Через две недели Ермолов с очередным рейдом по "Дороге жизни" вернулся в Ленинград и, как и просил старик, добрался до Академии художеств, чтобы известить о доставке мозаики в Москву. Там он через массивные двери проник во внутрь величественного здания, однако очень быстро оказался вновь снаружи в сопровождении ученика Фролова Николая. Встретившиеся немного постояли на крыльце, перекидываясь редкими фразами, притоптали под собой пару сантиметров свежего снега и разошлись.

К тому моменту Фролова уже не было в живых. Он умер спустя пять дней после отправки груза. От истощения. В его руке в этот момент находился тот самый молоток для работы со смальтой. Ещё совсем новенький. Ещё совсем не исчерпавший себя будущими художественными работами.

Станция "Новокузнецкая"! Следующая станция - "Театральная!" - объявил режущий высокими частотами голос и двери вагона метрополитена с оттяжкой открылись.
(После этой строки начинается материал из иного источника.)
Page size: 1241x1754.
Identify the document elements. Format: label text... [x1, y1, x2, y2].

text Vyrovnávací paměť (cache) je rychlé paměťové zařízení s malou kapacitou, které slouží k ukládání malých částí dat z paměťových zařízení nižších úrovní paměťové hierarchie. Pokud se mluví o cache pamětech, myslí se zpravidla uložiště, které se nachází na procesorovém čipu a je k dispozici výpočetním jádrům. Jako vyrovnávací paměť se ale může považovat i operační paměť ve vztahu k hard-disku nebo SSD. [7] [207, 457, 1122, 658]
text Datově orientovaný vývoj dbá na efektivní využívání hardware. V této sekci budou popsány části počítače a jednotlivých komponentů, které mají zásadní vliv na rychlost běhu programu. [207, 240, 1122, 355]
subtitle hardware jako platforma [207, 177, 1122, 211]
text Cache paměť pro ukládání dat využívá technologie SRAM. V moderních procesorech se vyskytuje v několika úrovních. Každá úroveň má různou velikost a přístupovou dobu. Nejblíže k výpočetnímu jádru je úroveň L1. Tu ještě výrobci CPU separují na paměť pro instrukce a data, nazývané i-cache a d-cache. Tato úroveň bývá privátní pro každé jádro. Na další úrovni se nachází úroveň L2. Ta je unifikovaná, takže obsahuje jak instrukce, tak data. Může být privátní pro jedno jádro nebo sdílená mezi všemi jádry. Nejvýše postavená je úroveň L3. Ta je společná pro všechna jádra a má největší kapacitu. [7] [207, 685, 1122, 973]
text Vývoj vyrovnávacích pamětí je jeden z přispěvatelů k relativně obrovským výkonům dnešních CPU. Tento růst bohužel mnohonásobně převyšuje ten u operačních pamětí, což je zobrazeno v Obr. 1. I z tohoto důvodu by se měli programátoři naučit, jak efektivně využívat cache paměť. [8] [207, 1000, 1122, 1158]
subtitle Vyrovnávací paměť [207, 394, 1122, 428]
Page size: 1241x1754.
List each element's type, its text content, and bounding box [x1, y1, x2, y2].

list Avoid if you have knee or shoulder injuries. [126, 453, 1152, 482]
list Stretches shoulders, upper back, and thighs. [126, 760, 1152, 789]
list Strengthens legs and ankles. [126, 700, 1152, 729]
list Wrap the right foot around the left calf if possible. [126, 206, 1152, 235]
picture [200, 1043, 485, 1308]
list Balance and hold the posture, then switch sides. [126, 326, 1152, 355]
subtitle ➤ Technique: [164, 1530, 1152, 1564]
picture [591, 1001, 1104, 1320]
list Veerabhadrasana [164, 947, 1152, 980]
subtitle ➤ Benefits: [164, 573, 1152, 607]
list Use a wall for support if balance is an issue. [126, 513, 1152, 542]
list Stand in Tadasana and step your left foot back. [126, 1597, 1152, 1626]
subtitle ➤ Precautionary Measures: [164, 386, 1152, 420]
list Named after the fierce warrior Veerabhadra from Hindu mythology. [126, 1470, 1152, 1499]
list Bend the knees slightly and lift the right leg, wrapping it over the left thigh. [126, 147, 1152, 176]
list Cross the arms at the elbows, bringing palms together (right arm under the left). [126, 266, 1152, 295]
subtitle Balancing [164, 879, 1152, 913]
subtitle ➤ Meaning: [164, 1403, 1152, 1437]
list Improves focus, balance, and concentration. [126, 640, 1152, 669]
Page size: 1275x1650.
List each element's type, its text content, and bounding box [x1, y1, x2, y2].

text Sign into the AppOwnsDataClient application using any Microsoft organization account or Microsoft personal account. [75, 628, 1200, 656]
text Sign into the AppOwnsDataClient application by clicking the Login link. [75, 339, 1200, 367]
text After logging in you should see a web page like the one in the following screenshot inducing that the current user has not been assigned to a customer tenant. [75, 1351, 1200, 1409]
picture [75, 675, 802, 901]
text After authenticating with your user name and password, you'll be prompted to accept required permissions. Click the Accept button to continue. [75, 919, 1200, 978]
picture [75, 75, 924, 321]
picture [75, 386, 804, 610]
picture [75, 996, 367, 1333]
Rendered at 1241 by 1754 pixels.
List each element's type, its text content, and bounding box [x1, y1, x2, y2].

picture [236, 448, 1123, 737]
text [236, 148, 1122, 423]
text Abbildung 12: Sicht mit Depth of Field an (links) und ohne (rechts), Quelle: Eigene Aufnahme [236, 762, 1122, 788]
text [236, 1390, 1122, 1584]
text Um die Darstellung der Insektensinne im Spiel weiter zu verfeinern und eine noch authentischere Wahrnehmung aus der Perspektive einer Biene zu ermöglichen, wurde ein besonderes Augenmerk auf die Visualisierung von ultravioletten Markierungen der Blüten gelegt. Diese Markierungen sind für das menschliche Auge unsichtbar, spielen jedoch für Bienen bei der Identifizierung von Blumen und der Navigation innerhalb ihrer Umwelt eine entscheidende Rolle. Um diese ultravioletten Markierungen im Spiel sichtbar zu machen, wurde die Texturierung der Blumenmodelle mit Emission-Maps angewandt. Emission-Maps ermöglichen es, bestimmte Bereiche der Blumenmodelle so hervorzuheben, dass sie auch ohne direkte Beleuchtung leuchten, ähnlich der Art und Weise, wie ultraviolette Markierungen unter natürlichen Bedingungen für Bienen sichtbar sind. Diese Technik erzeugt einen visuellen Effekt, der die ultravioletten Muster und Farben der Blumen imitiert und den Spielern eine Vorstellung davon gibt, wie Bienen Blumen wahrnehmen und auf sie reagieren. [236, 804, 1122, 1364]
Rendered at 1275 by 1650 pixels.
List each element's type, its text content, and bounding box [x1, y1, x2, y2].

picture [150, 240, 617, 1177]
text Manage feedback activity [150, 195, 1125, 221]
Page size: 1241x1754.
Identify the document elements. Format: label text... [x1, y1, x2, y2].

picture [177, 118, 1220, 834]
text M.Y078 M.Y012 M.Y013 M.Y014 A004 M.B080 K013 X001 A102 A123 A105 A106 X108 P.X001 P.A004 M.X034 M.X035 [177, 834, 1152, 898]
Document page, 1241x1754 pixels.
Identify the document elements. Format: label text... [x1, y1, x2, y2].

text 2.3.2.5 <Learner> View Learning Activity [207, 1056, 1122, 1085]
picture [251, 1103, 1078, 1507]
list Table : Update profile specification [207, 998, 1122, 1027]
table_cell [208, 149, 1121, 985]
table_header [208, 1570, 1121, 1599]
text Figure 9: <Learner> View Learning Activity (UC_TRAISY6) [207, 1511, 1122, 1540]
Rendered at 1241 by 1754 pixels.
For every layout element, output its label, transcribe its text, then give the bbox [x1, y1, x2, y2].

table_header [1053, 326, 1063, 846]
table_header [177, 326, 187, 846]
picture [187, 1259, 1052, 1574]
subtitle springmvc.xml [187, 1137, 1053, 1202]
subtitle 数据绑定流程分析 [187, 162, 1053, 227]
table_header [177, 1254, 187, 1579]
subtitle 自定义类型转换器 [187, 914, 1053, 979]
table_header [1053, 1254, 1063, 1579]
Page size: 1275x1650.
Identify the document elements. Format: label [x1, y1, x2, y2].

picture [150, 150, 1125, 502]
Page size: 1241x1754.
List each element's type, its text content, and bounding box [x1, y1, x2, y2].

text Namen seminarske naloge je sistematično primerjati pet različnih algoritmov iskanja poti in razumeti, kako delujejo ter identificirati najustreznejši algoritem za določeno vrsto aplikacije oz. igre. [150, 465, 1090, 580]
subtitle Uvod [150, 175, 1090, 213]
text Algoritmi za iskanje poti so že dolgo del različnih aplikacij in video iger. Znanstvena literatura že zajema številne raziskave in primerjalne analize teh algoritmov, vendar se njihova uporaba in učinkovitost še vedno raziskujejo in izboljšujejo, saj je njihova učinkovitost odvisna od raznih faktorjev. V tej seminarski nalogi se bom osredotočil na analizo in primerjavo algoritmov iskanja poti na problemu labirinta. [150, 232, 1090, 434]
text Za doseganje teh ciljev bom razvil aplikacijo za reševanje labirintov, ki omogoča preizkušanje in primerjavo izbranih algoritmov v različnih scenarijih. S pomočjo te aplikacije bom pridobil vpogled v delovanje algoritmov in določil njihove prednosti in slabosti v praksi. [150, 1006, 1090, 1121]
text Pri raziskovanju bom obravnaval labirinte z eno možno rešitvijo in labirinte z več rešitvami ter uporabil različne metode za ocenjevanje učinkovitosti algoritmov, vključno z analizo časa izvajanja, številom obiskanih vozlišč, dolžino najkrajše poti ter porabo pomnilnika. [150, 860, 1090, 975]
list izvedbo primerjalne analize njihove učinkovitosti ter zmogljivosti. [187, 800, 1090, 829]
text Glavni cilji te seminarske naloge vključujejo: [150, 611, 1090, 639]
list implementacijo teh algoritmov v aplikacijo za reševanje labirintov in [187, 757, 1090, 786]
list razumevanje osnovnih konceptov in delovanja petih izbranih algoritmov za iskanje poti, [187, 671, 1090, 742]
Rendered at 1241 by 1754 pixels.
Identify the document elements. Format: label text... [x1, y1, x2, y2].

Выдавая форсажи и набирая разгоны, из их шипящих створов начали выскакивать ровными порциями люди. Локти по-свойски касались локтей, следы ног по-охотничьи следовали по следам. Прохладность остывшего с ночи вестибюля постепенно заполнялась согретой теснотой толпой... А сверху над красочной людской суетой станции "Новокузнецкая" медленным дирижаблем парило панно мозаичника Фролова. Настолько светлое и воздушное, что будто не из этого мира. Будто вне пространств и вне измерительных категорий.